Dataset entries:
##############################

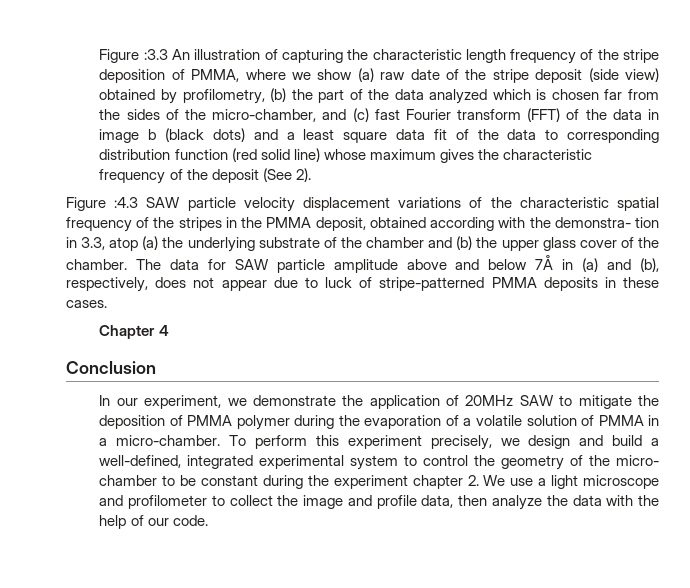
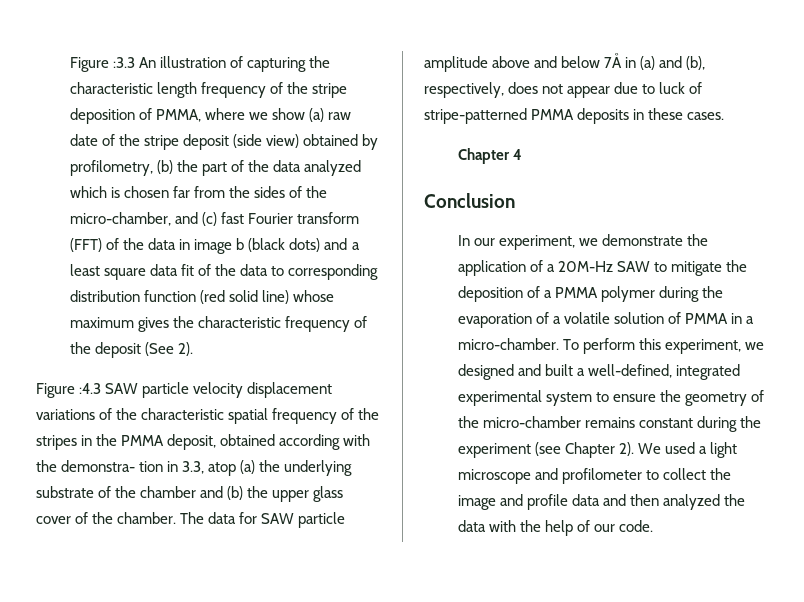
[465,395,514,406] 20MHz -> [547,261,614,272] a 20M-Hz
(183, 420) none -> [544,290,553,298] a
[347,435,643,450] experiment precisely, we design and build -> [665,339,765,354] [458,364,574,380] experiment, we designed and built
[423,455,469,466] control -> [613,394,657,402] ensure
[615,455,659,466] [99,475,534,489] micro- chamber to be constant during the experiment chapter 2. We use -> [483,416,762,432] [458,442,696,458] micro-chamber remains constant during the experiment (see Chapter 2). We used
[421,495,542,510] data, then analyze -> [572,494,721,510] data and then analyzed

##############################

◆ Problem statement ◆
Set down every record once more, word for word, without pictures.

◆ Reply ◆
[465,395,514,406] 20MHz -> [547,261,614,272] a 20M-Hz
(183, 420) none -> [544,290,553,298] a
[347,435,643,450] experiment precisely, we design and build -> [665,339,765,354] [458,364,574,380] experiment, we designed and built
[423,455,469,466] control -> [613,394,657,402] ensure
[615,455,659,466] [99,475,534,489] micro- chamber to be constant during the experiment chapter 2. We use -> [483,416,762,432] [458,442,696,458] micro-chamber remains constant during the experiment (see Chapter 2). We used
[421,495,542,510] data, then analyze -> [572,494,721,510] data and then analyzed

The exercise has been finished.